La definición más oficial de biomarcador es aquella que señala que se trata de una característica que es medible y evaluable objetivamente como un indicador de procesos biológicos normales, de procesos patológicos o de respuesta farmacológica a una intervención terapéutica2. Es decir, podemos hablar de biomarcadores vinculados a aspectos mecanísticos de la enfermedad, cuyo interés será preferentemente de investigación, mientras que otros marcadores pueden tratarse de indicadores diagnósticos, evolutivos o pronósticos, con un interés fundamentalmente clínico. Es más, existirían marcadores de tipo terapéutico que podrían ayudar a predecir la respuesta al tratamiento o a monitorizar la eficacia y seguridad del mismo, aunque su interés mecanístico y diagnóstico sea escaso. Esta distinción no es baladí, ya que probablemente representa una de las razones de los repetidos fracasos en la validación de candidatos a biomarcadores. No puede ignorarse que el contexto en el que surge la propuesta de un biomarcador no puede ser independiente de los objetivos a los que se oriente en los ulteriores procesos de validación interna y externa3.
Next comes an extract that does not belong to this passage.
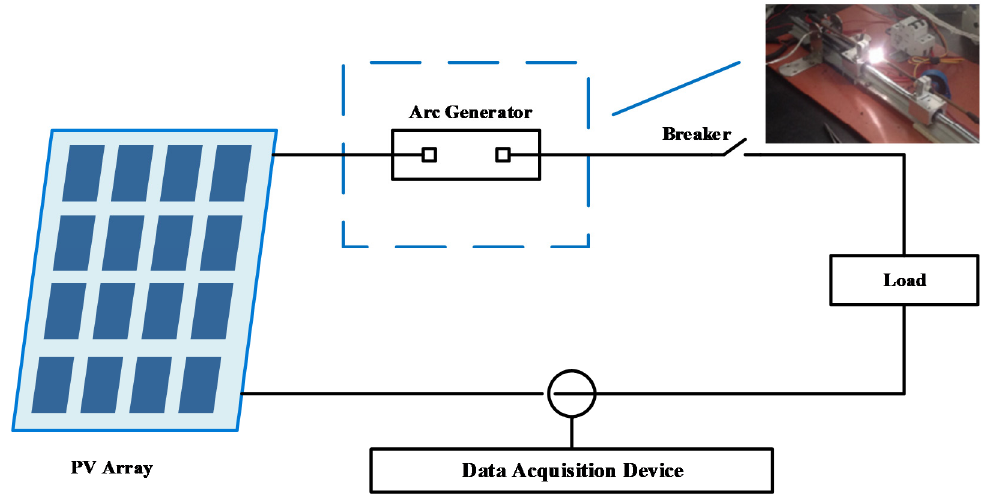
Figure 3. The experimental platform.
En lo referente a la utilización de marcadores sanguíneos, de tipo periférico, como indicadores de potenciales modificaciones en el sistema nervioso central persiste la duda sobre la representatividad de los mismos. Con los antecedentes de décadas previas en relación con el fracaso de determinaciones de neurotransmisores, sus metabolitos y receptores periféricos como marcadores de la actividad central, es lógico un cierto escepticismo ante algunos de los biomarcadores propuestos en la literatura científica. ¿Son los marcadores inflamatorios séricos un buen reflejo de una potencial neuroinflamación central en los procesos psiquiátricos? ¿No sería más práctico centrar los esfuerzos en marcadores neuroinflamatorios indicativos de alteraciones en la microglía o de daño neuronal o astrocitario?4. Existe una posible alternativa a esta posición, aunque resulta aún más osada, ya que supondría interpretar la enfermedad mental como una manifestación sindrómica central de un proceso patológico cuyos mecanismos patogénicos de tipo inflamatorio podrían iniciarse fuera del sistema nervioso, por ejemplo en el tubo digestivo o en el sistema inmune. Algunas de las actuales interpretaciones de los procesos depresivos caminan en ese sentido.
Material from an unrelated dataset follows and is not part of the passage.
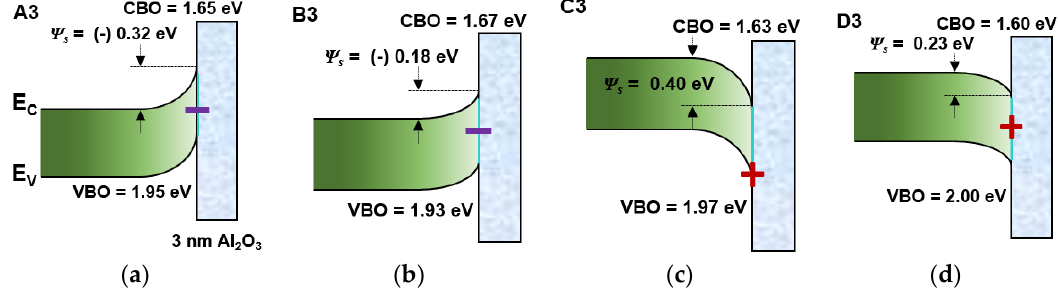
Figure 5. Energy band bending at 3 nm Al 2 O 3 /GaN interfaces with Ψ s, VBO, and CBO of samples ( a ) A3, ( b ) B3, ( c ) C3, and ( d ) D3.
Con la experiencia acumulada, no es esperable que las entidades psiquiátricas vayan a disponer del marcador único, idealmente no invasivo y fácilmente accesible, para apoyar el diagnóstico o predecir la respuesta al tratamiento de cada una de ellas. Ante enfermedades de presunta vulnerabilidad poligenética, con una modulación ambiental crítica a la hora de expresar los diferentes fenotipos y con el actual modelo basado en categorías diagnósticas, hemos de intuir que la Psiquiatría habrá de echar mano de múltiples biomarcadores explorados simultáneamente en el mismo individuo5. Estos biomarcadores no solo deberán mostrar una gran sensibilidad, una extrema especificidad y un adecuado valor predictivo, sino que habrán de ser validados en muestras muy amplias, procedentes de poblaciones muy diversas y obtenidos mediante procesos muy estandarizados. La futura Psiquiatría de precisión se basará en biomarcadores que cumplan, como mínimo, estas 2 condiciones: una validación previa muy clara y un uso compartido con otros biomarcadores del mismo sujeto. Las metodologías actuales de big data serán fundamentales en ese recorrido. Es esperable que el esfuerzo de los investigadores clínicos junto con la minería de datos genere candidatos a biomarcadores que, posteriormente, habrán de superar 2 últimos escollos fundamentales, como son el alcanzar relevancia clínica, es decir, ofrecer algo más al criterio profesional y del experto, ya disponible, y el resultar eficientes, lo que garantizaría la accesibilidad en nuestro actual modelo sanitario6.